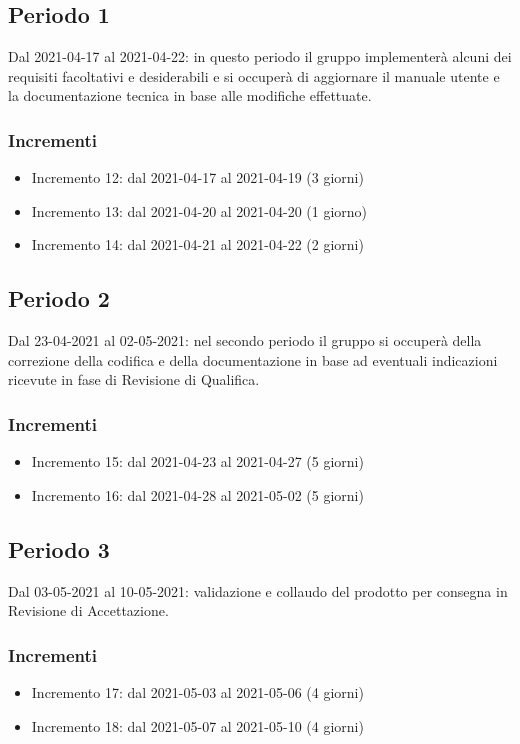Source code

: \subsection{Periodo 1}
Dal 2021-04-17 al 2021-04-22: in questo periodo il gruppo implementerà alcuni dei requisiti facoltativi e desiderabili e si occuperà di aggiornare il manuale utente e la documentazione tecnica in base alle modifiche effettuate. 
\subsubsection{Incrementi}
\begin{itemize}
	\item Incremento 12: dal 2021-04-17 al 2021-04-19 (3 giorni)
	\item Incremento 13: dal 2021-04-20 al 2021-04-20 (1 giorno)
	\item Incremento 14: dal 2021-04-21 al 2021-04-22 (2 giorni)
\end{itemize}
\subsection{Periodo 2}
Dal 23-04-2021 al 02-05-2021: nel secondo periodo il gruppo si occuperà della correzione della codifica e della documentazione in base ad eventuali indicazioni ricevute in fase di Revisione di Qualifica.
\subsubsection{Incrementi}
\begin{itemize}
	\item Incremento 15: dal 2021-04-23 al 2021-04-27 (5 giorni)
	\item Incremento 16: dal 2021-04-28 al 2021-05-02 (5 giorni)
\end{itemize}
\subsection{Periodo 3}
Dal 03-05-2021 al 10-05-2021: validazione e collaudo del prodotto per consegna in Revisione di Accettazione.
\subsubsection{Incrementi}
\begin{itemize}
	\item Incremento 17: dal 2021-05-03 al 2021-05-06 (4 giorni)
	\item Incremento 18: dal 2021-05-07 al 2021-05-10 (4 giorni)
\end{itemize}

---+---

Work request
I'd like every record transcribed exactly, with no pictures carried over.

Exercise solution
Source code

: \subsection{Periodo 1}
Dal 2021-04-17 al 2021-04-22: in questo periodo il gruppo implementerà alcuni dei requisiti facoltativi e desiderabili e si occuperà di aggiornare il manuale utente e la documentazione tecnica in base alle modifiche effettuate. 
\subsubsection{Incrementi}
\begin{itemize}
	\item Incremento 12: dal 2021-04-17 al 2021-04-19 (3 giorni)
	\item Incremento 13: dal 2021-04-20 al 2021-04-20 (1 giorno)
	\item Incremento 14: dal 2021-04-21 al 2021-04-22 (2 giorni)
\end{itemize}
\subsection{Periodo 2}
Dal 23-04-2021 al 02-05-2021: nel secondo periodo il gruppo si occuperà della correzione della codifica e della documentazione in base ad eventuali indicazioni ricevute in fase di Revisione di Qualifica.
\subsubsection{Incrementi}
\begin{itemize}
	\item Incremento 15: dal 2021-04-23 al 2021-04-27 (5 giorni)
	\item Incremento 16: dal 2021-04-28 al 2021-05-02 (5 giorni)
\end{itemize}
\subsection{Periodo 3}
Dal 03-05-2021 al 10-05-2021: validazione e collaudo del prodotto per consegna in Revisione di Accettazione.
\subsubsection{Incrementi}
\begin{itemize}
	\item Incremento 17: dal 2021-05-03 al 2021-05-06 (4 giorni)
	\item Incremento 18: dal 2021-05-07 al 2021-05-10 (4 giorni)
\end{itemize}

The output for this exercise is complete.